愛は媚びて得るものでなく、相手から自然に施されるのがベストである。
確かに後輩であり、パウロの導きで信仰に入ったピレモンに向かって、尊敬の思いで頼み込んだパウロの心をピレモンは改めて特別な思いをもって受け入れたであろう。

この手紙は現存しているとのことである。
実に短く、いわばA4紙面一枚に書かれた程度であるが、キリストの「しもべ」でなく、囚人パウロと自分を指して書いた「キリスト者の真髄」と言える一通のパピルス書簡である。
手紙は言い訳がましくなく、真実の友に、誠実をもって問いかけるパウロの心が滲んで読める。
そこから香ってくるのは、キリストにある兄弟愛であり、キリストの愛を共有してやまない信徒愛である。
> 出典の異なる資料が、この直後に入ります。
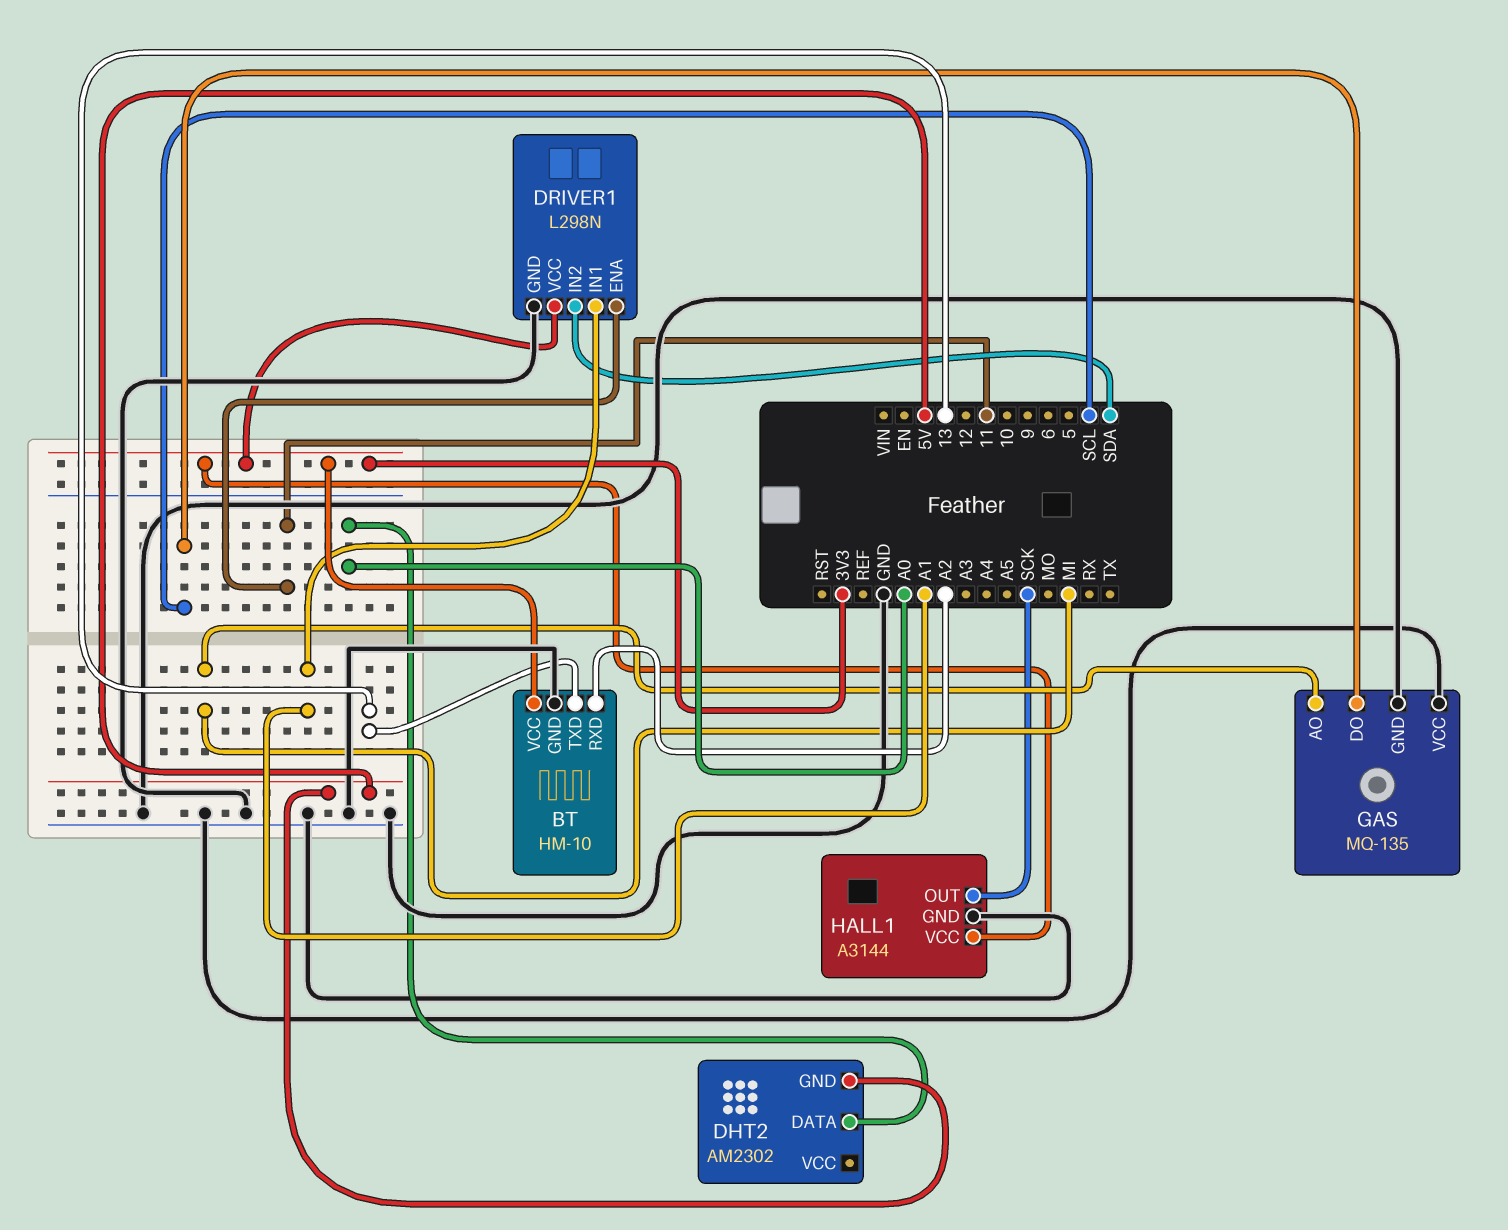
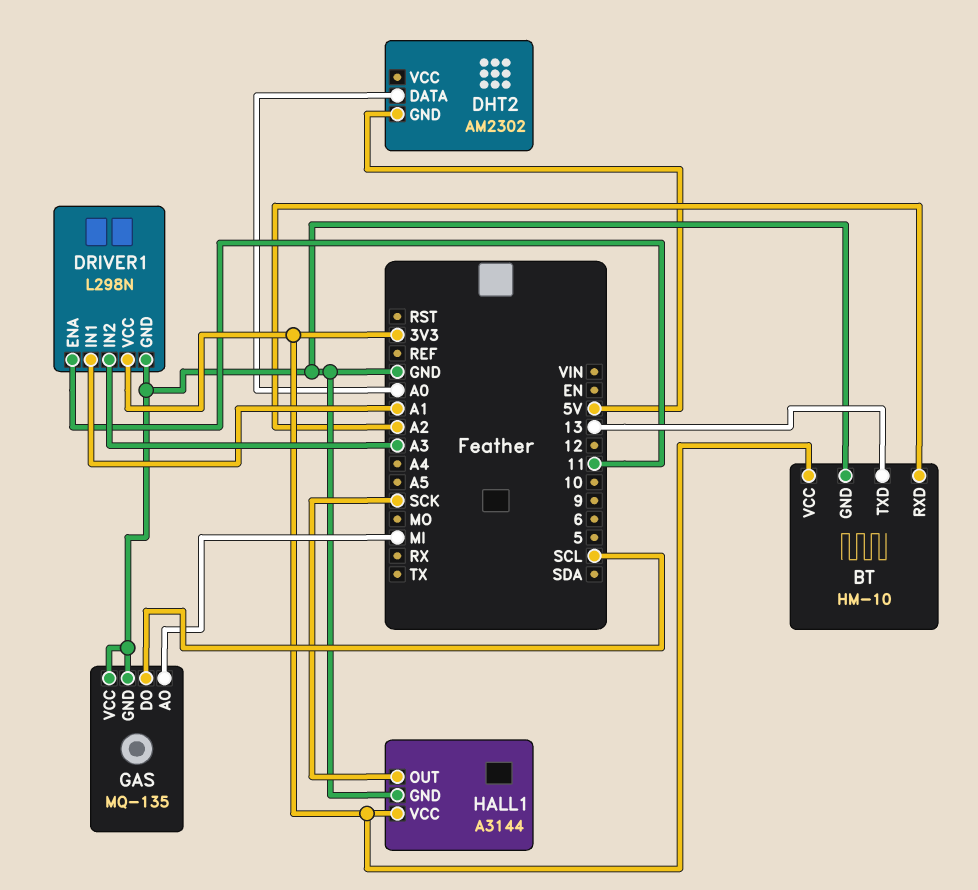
DRIVER1 pin IN2: SDA -> A3

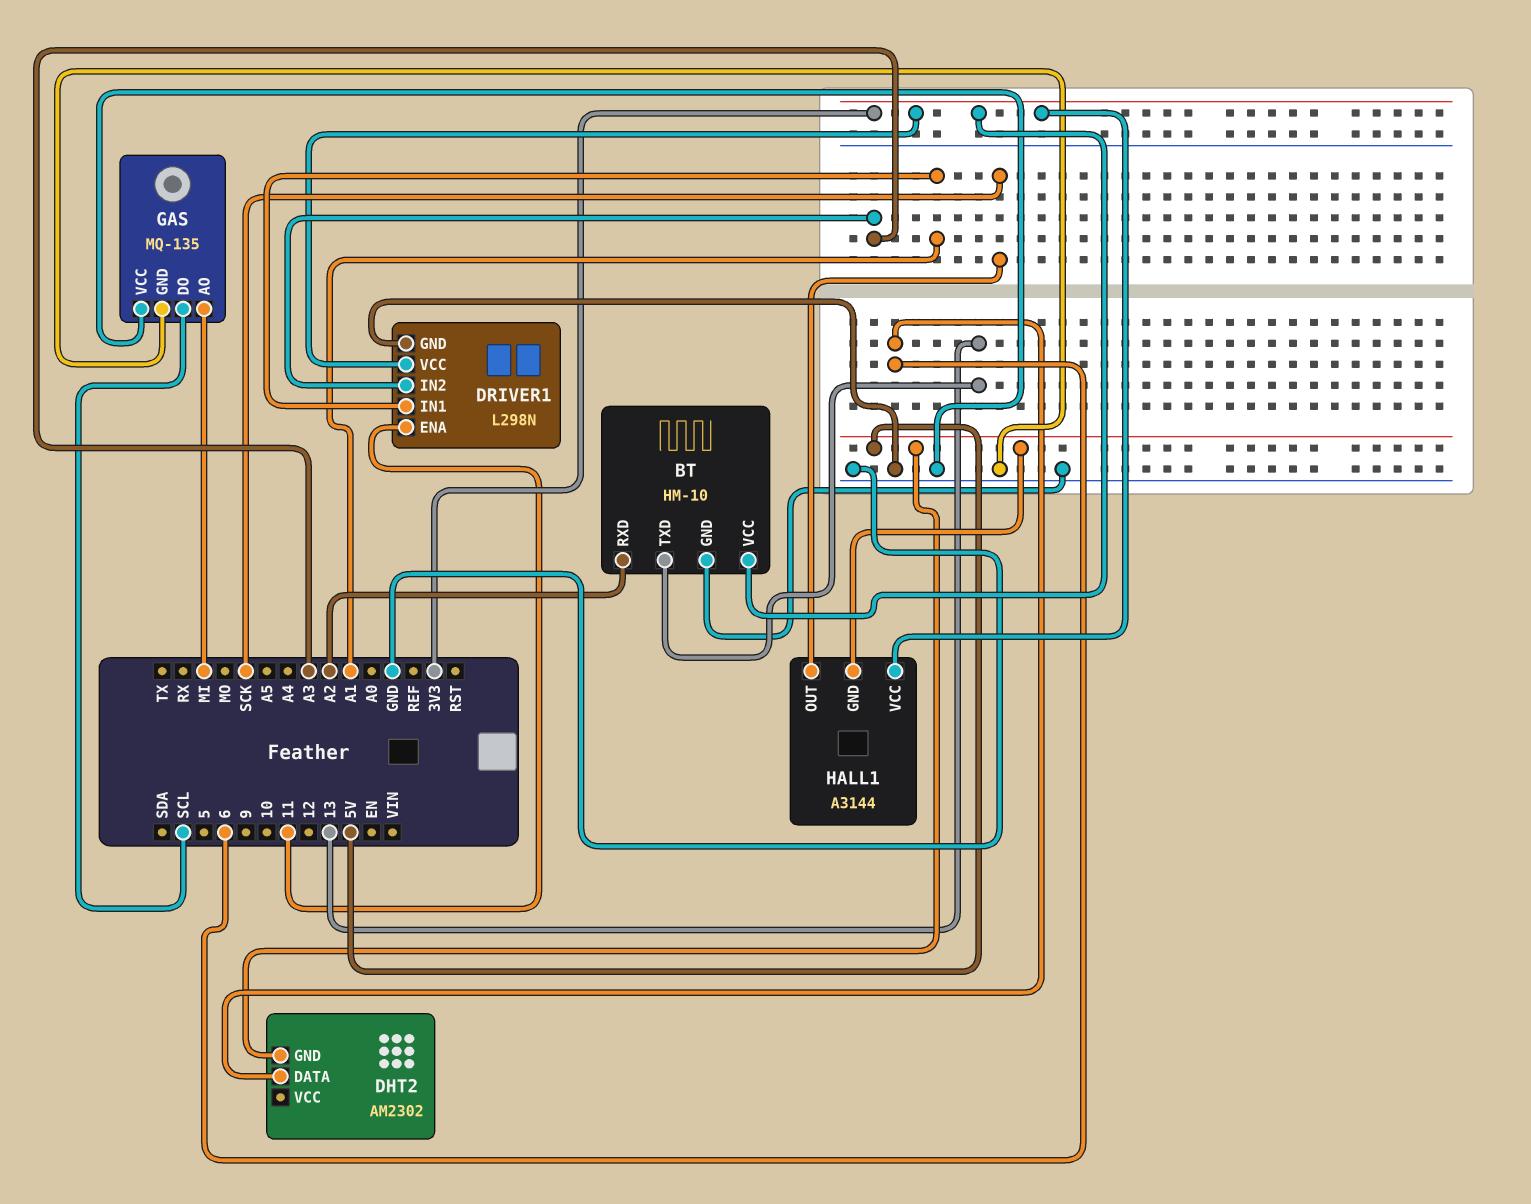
DHT2 pin DATA: A0 -> 6
HALL1 pin GND: GND -> 5V

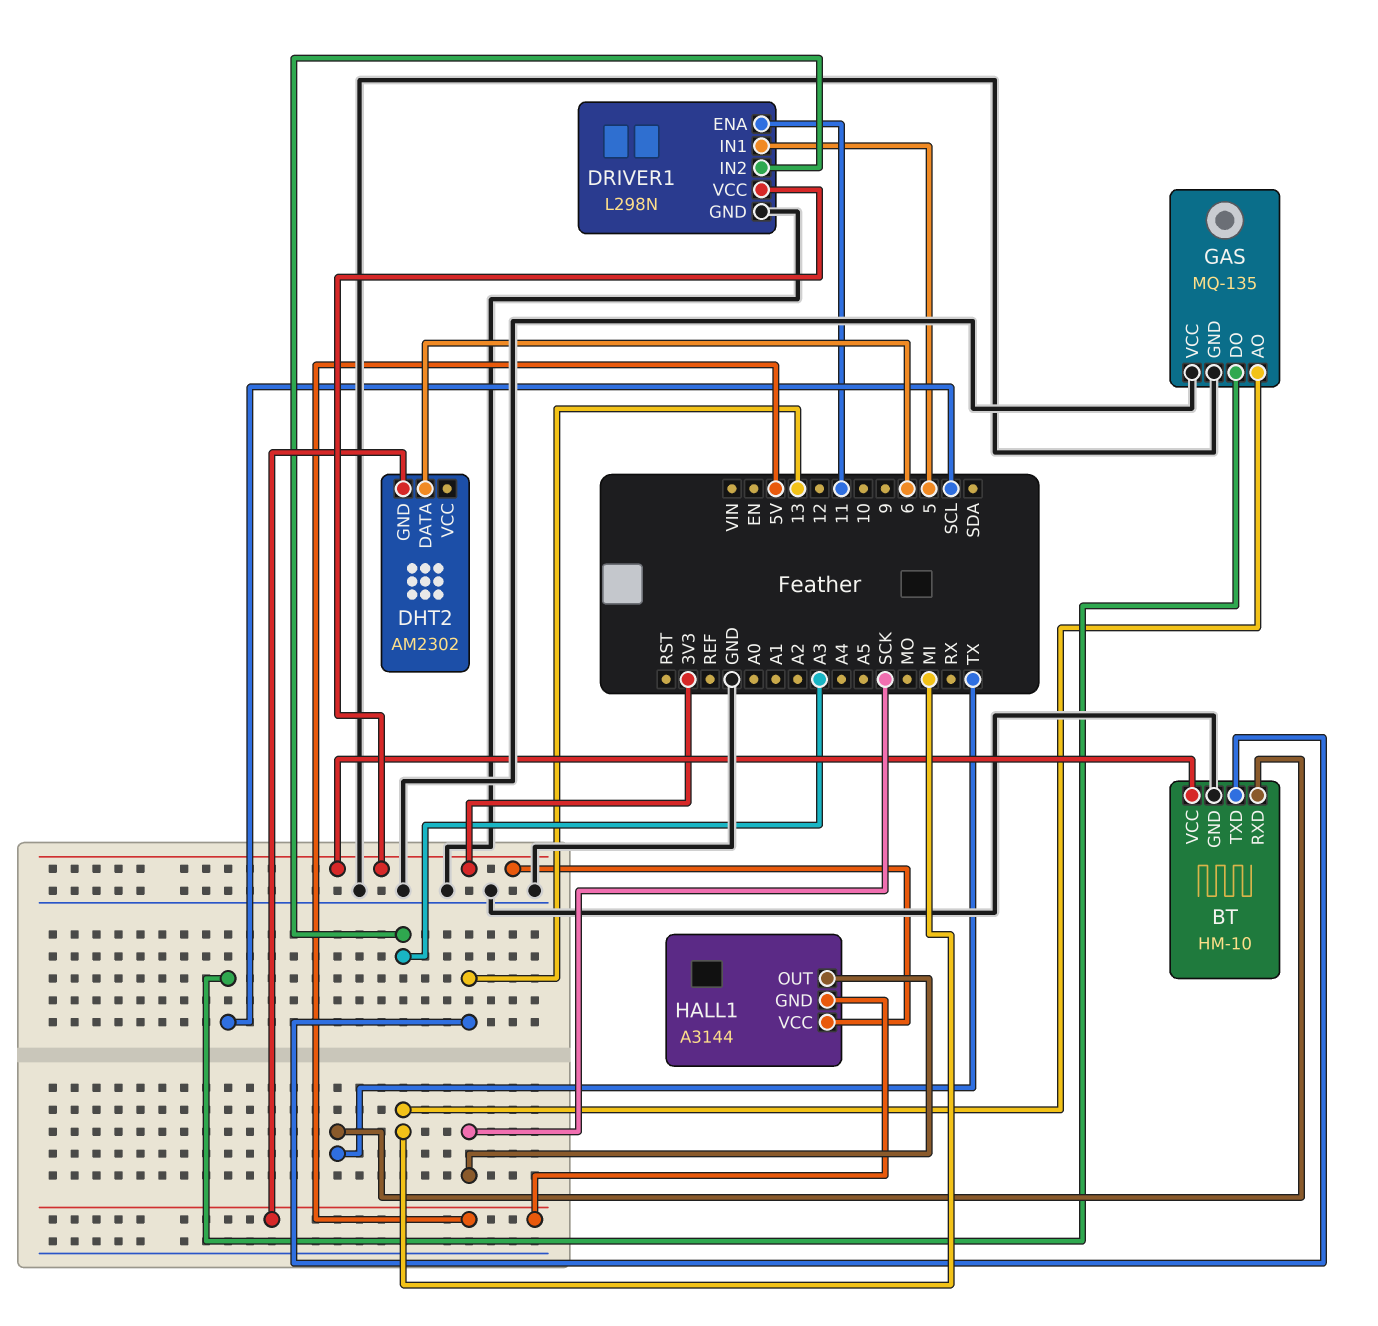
BT pin RXD: A2 -> TX
DRIVER1 pin IN1: A1 -> 5

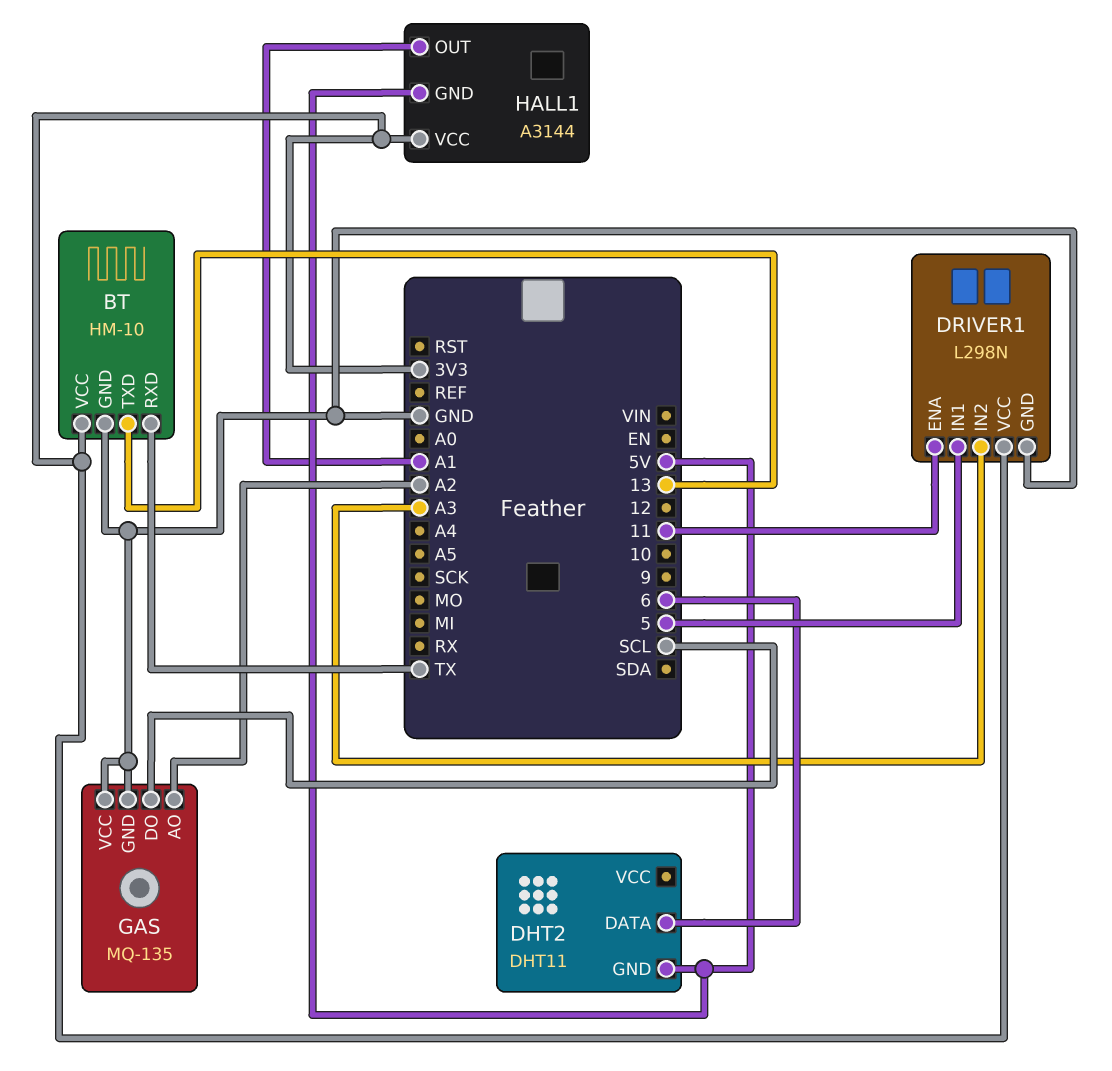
DHT2: AM2302 -> DHT11
GAS pin AO: MI -> A2
HALL1 pin OUT: SCK -> A1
この手紙はテキコというパウロの同僚とオネシモの二人に託されて、今のトルコ中東部にあった「コロサイ教会」に届けられた。
ピレモンの元に帰るオネシモの気持ちは如何なものだったか。
身は奴隷であっても、兄弟という位置に置かれたピレモンを見上げるのは眩しかったと思う。
しかし、オネシモが新生したことの一番の祝福は「主にある兄弟ピレモン」に抱き留められる瞬間であったろう。
私達それぞれも、以前は自分のことしか考えずに生きる無益な者だった。
だが今や、有益な者になった。
なったのではなく、されたのである。
生涯、「・・された」このことを忘れず、再びの罪の奴隷に戻ってはなるまい。